• [TASK STATEMENT]
Return the lines below that contain "whitespace".

• [RECORDED INFORMATION]
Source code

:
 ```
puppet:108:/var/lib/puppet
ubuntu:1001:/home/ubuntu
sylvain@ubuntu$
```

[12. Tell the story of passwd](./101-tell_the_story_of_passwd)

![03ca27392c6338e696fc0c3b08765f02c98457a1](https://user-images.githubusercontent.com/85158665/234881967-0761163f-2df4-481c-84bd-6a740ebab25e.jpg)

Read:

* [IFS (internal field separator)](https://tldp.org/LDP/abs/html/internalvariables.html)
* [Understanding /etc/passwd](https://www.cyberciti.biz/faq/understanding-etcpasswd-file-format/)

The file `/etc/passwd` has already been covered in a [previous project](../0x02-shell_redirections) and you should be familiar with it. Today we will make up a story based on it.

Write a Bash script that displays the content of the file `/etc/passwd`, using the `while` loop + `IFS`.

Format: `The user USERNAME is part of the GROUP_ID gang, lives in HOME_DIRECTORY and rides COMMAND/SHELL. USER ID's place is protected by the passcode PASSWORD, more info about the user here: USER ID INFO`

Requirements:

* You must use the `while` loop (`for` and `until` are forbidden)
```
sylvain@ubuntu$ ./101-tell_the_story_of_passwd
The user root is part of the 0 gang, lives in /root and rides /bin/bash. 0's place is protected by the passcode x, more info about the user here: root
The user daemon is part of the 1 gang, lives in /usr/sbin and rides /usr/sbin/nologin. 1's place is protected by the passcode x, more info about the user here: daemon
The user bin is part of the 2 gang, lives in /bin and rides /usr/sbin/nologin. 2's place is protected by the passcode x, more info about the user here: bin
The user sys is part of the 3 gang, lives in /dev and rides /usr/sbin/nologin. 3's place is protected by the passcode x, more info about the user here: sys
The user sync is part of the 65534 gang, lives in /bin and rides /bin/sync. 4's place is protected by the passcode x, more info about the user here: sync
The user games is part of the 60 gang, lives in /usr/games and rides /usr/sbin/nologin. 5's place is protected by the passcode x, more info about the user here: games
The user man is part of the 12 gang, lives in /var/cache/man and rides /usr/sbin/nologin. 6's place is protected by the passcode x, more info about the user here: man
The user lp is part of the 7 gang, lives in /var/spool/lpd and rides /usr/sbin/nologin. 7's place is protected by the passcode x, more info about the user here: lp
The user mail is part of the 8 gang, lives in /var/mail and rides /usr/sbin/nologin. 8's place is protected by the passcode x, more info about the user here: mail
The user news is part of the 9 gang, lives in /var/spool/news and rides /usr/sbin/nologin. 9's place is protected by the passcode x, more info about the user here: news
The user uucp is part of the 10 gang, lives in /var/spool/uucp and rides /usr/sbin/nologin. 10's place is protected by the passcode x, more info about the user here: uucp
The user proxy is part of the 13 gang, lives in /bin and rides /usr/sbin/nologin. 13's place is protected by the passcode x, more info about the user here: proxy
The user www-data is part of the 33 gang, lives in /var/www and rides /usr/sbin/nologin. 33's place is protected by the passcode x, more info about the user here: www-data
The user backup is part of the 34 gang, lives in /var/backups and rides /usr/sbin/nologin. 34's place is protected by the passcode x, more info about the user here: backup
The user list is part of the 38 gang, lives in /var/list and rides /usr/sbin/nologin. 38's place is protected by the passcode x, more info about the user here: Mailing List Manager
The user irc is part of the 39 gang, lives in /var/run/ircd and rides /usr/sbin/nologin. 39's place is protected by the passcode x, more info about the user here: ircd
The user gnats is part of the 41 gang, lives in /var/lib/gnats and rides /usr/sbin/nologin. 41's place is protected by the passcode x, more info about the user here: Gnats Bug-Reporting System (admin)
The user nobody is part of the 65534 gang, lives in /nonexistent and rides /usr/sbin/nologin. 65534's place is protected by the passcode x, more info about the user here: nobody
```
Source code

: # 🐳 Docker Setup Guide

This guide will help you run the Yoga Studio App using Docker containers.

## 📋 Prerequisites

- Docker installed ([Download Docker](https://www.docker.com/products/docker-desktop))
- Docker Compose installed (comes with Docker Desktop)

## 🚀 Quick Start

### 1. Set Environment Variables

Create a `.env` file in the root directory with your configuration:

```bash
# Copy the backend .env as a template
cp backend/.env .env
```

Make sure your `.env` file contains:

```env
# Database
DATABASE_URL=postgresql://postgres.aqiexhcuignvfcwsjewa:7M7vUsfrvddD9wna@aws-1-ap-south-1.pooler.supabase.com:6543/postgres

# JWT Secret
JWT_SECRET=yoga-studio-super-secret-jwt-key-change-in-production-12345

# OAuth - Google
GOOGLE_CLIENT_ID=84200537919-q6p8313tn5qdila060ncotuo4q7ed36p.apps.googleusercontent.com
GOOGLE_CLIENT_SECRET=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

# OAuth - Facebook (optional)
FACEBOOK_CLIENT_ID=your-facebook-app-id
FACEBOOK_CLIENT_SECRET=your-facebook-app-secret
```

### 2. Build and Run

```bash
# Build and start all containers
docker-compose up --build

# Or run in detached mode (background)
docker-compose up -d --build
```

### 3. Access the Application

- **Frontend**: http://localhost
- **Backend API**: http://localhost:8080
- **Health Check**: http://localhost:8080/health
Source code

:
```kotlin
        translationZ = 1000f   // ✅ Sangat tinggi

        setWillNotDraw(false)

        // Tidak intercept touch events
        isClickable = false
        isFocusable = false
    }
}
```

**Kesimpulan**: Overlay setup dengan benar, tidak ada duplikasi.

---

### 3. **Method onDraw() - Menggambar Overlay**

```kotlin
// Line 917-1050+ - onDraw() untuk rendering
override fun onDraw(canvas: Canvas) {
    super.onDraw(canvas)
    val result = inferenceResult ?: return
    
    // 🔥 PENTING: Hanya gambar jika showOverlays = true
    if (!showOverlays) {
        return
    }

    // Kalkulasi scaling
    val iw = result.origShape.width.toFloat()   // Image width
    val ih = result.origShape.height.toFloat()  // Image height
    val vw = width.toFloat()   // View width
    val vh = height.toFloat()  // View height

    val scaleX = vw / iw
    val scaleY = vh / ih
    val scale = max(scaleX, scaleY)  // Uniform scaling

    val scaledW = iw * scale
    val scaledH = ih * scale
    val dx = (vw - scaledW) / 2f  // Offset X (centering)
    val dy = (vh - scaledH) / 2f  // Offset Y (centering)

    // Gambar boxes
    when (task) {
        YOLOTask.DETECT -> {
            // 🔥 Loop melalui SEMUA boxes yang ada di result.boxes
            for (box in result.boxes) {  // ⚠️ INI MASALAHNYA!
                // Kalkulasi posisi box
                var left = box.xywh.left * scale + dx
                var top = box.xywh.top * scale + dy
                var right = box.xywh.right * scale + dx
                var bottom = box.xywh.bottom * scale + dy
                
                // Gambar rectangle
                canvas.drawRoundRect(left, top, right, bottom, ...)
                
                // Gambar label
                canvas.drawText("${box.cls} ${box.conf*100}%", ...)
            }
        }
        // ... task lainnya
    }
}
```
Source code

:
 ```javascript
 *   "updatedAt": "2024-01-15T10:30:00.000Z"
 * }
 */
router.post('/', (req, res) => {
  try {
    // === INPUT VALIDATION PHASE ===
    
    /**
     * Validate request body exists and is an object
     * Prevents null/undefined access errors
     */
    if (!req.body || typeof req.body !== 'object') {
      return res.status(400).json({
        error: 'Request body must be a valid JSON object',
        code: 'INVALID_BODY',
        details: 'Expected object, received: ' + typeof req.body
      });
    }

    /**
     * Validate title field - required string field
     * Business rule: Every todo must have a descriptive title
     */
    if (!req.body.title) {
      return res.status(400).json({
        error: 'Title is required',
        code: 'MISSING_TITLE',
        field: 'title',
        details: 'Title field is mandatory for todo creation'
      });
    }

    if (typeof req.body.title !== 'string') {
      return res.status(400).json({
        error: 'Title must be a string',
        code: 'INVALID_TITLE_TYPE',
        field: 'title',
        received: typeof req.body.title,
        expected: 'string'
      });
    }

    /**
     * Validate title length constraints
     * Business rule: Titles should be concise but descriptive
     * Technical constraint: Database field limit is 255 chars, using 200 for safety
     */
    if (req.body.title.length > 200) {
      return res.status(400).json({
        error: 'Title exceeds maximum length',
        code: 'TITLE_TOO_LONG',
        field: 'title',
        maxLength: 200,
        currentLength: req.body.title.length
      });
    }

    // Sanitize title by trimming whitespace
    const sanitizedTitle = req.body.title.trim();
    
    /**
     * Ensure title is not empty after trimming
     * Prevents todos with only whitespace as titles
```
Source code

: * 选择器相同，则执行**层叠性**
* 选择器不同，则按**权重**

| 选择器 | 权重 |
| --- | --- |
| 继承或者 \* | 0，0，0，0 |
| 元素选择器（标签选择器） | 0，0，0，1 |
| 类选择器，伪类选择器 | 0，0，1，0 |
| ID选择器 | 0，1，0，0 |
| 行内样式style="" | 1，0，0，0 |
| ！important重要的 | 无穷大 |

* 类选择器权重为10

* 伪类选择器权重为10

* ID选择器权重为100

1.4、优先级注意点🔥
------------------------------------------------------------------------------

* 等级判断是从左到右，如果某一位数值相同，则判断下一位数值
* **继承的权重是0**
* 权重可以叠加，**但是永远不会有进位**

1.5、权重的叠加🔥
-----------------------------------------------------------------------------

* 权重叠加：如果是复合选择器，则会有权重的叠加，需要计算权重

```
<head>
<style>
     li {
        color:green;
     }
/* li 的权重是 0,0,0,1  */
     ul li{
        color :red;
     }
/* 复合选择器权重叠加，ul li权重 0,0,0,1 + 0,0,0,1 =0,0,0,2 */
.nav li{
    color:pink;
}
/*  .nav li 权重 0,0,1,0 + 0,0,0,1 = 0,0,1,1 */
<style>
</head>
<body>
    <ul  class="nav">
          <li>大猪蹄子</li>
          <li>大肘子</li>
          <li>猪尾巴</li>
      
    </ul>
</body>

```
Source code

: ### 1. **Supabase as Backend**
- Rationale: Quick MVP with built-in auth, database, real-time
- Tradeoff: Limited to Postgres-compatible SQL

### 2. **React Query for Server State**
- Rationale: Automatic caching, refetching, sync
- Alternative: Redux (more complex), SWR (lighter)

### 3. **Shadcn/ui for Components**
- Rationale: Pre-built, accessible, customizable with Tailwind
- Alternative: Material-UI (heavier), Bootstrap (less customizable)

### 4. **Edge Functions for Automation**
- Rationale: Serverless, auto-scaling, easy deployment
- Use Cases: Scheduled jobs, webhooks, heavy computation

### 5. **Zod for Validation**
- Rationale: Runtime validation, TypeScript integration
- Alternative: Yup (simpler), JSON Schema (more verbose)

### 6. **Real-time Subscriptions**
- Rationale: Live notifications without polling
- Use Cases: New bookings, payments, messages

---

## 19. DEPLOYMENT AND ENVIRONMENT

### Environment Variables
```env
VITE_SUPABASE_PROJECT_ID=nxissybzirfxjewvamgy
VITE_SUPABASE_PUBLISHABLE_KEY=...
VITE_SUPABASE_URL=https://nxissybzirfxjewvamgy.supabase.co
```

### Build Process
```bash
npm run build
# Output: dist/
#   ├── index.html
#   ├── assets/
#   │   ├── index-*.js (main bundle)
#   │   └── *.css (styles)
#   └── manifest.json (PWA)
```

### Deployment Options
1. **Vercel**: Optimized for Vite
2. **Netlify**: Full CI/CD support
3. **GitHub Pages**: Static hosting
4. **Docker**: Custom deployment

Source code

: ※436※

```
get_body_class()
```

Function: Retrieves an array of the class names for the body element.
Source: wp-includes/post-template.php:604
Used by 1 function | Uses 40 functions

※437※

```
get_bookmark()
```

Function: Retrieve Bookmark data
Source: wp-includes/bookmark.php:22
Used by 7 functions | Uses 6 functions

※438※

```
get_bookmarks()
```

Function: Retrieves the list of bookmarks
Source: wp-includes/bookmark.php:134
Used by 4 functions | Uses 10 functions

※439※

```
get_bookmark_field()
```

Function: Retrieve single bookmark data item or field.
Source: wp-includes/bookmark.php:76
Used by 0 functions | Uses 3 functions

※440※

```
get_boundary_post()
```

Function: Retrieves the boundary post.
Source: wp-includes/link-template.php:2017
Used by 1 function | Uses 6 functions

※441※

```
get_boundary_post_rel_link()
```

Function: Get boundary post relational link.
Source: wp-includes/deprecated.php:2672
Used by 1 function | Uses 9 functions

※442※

• [RESPONSE]
    // Sanitize title by trimming whitespace
     * Prevents todos with only whitespace as titles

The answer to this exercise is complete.